Pagi itu, Aula Gapoktan Desa Kertasari terasa lebih ramai dari biasanya. Dua puluh petani dari berbagai dusun sudah duduk rapi, sebagian masih membawa catatan kecil, sebagian lain terlihat penasaran sambil berbisik pada rekannya. Mereka hadir bukan untuk urusan pupuk subsidi atau rapat rutin kelompok tani, melainkan sebuah hal baru: penyuluhan tentang biostimulan berbahan dasar rumput laut Sargassum.

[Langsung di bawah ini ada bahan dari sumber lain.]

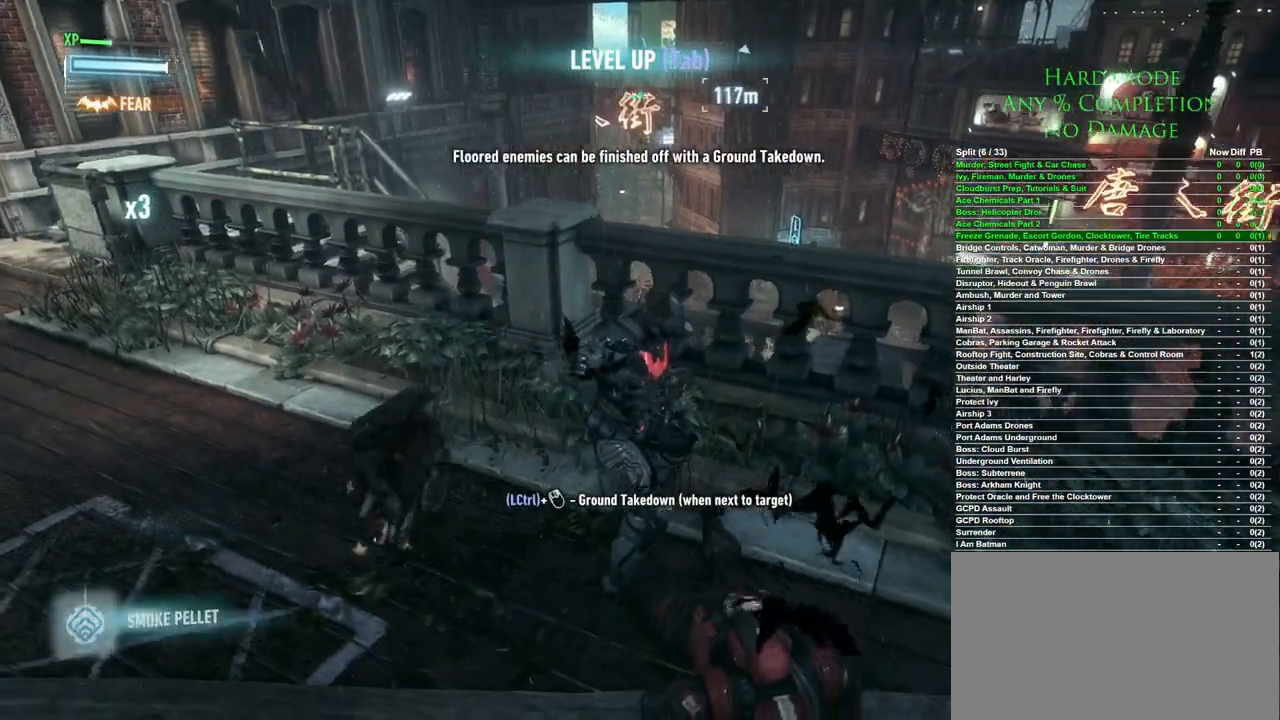
{"keys": ["d"], "mouse": [], "events": [[367, "d", "down"]]}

Sejak lama, bagi masyarakat Kertasari, Sargassum hanyalah pemandangan biasa di tepi pantai. Setiap kali air laut surut, tumpukan rumput laut cokelat itu mengapung, terseret ombak, lalu terdampar di pasir. Bau anyirnya kadang dianggap mengganggu, bahkan sesekali dibakar begitu saja agar pantai terlihat lebih bersih. “Sampah laut,” begitu kebanyakan orang menyebutnya. Namun hari itu, di akhir Agustus 2025, istilah “sampah” mulai digantikan dengan kata baru: “berkah.”
Sebuah Awal: Kick Off dan Penyuluhan
Sinergi Aquabloom—sebuah startup berbasis kelautan—bersama Lombok Research Center (LRC) meluncurkan proyek pengolahan Sargassum menjadi biostimulan pertanian. Setelah Kick Off Program Blue Innovative Startup Acceleration (BISA) pada 26 Agustus 2025 yang lalu, penyuluhan pertama digelar keesokan harinya, 27 Agustus 2025.
Di hadapan para petani, Michelle Arsjad, Direktur Aquabloom, menjelaskan dengan penuh semangat. “Selama ini petani masih sangat bergantung pada pupuk kimia. Dalam jangka panjang, itu bisa merusak kualitas tanah. Kita perlu perubahan,” ujarnya.
Michelle lalu mengangkat sebuah botol kecil berlabel AquaStrong. Cairan berwarna cokelat pekat itu bukan pupuk kimia, melainkan biostimulan dari rumput laut Sargassum. “Produk ini berfungsi meningkatkan pertumbuhan vegetatif dan generatif tanaman, menjaga daya tahan dari penyakit, dan khusus untuk cabai, membantu bunga menjadi buah lebih optimal,” tambahnya.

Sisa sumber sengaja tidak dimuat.